Task to complete
Your response should consist of the entire listing, transcribed exactly, with every image left out.

Collected data
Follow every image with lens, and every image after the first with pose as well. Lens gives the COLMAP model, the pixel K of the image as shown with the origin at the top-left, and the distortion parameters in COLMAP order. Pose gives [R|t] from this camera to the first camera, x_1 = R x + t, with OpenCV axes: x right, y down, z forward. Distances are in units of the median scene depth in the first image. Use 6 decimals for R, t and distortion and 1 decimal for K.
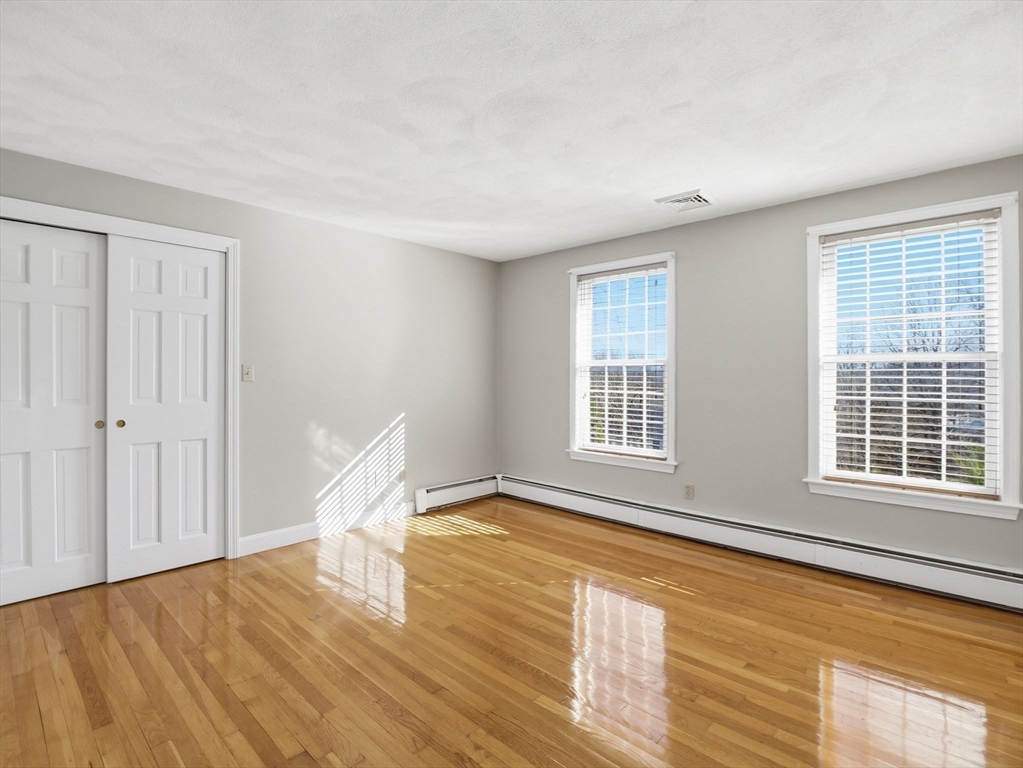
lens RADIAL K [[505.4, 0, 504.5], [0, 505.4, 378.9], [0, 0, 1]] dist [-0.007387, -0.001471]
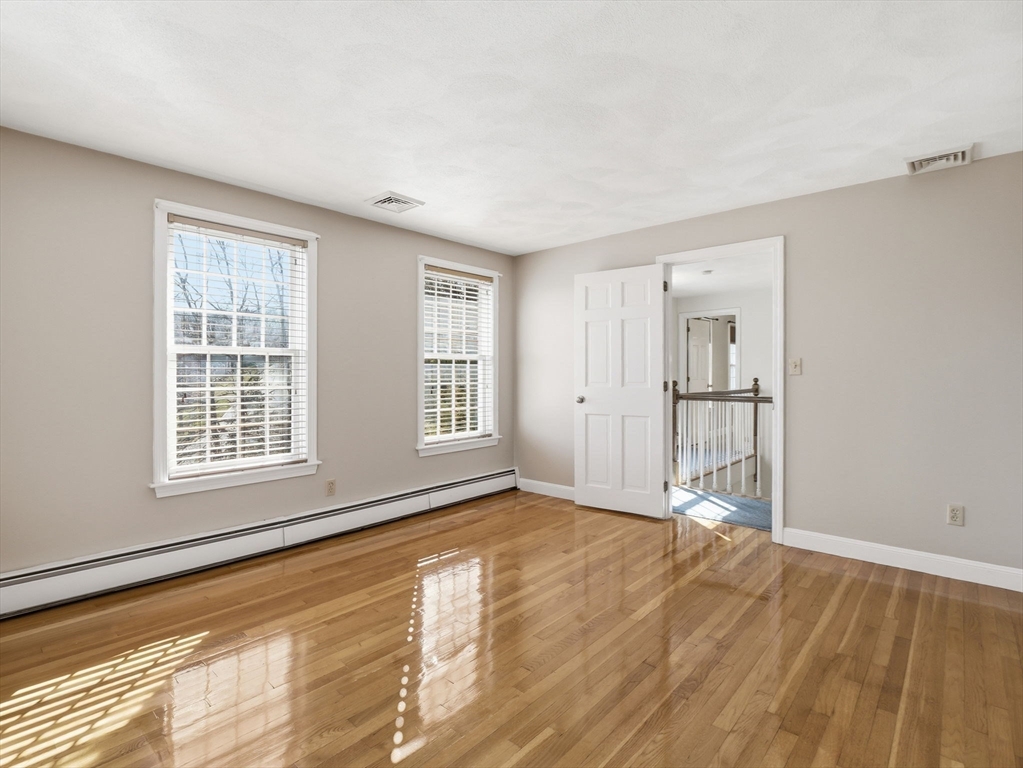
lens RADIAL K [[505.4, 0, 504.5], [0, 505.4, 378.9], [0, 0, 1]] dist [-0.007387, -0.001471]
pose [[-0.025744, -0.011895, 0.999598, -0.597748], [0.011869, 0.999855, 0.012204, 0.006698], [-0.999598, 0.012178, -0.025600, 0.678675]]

Reply
Follow every image with lens, and every image after the first with pose as well. Lens gives the COLMAP model, the pixel K of the image as shown with the origin at the top-left, and the distortion parameters in COLMAP order. Pose gives [R|t] from this camera to the first camera, x_1 = R x + t, with OpenCV axes: x right, y down, z forward. Distances are in units of the median scene depth in the first image. Use 6 decimals for R, t and distortion and 1 decimal for K.
lens RADIAL K [[505.4, 0, 504.5], [0, 505.4, 378.9], [0, 0, 1]] dist [-0.007387, -0.001471]
lens RADIAL K [[505.4, 0, 504.5], [0, 505.4, 378.9], [0, 0, 1]] dist [-0.007387, -0.001471]
pose [[-0.025744, -0.011895, 0.999598, -0.597748], [0.011869, 0.999855, 0.012204, 0.006698], [-0.999598, 0.012178, -0.025600, 0.678675]]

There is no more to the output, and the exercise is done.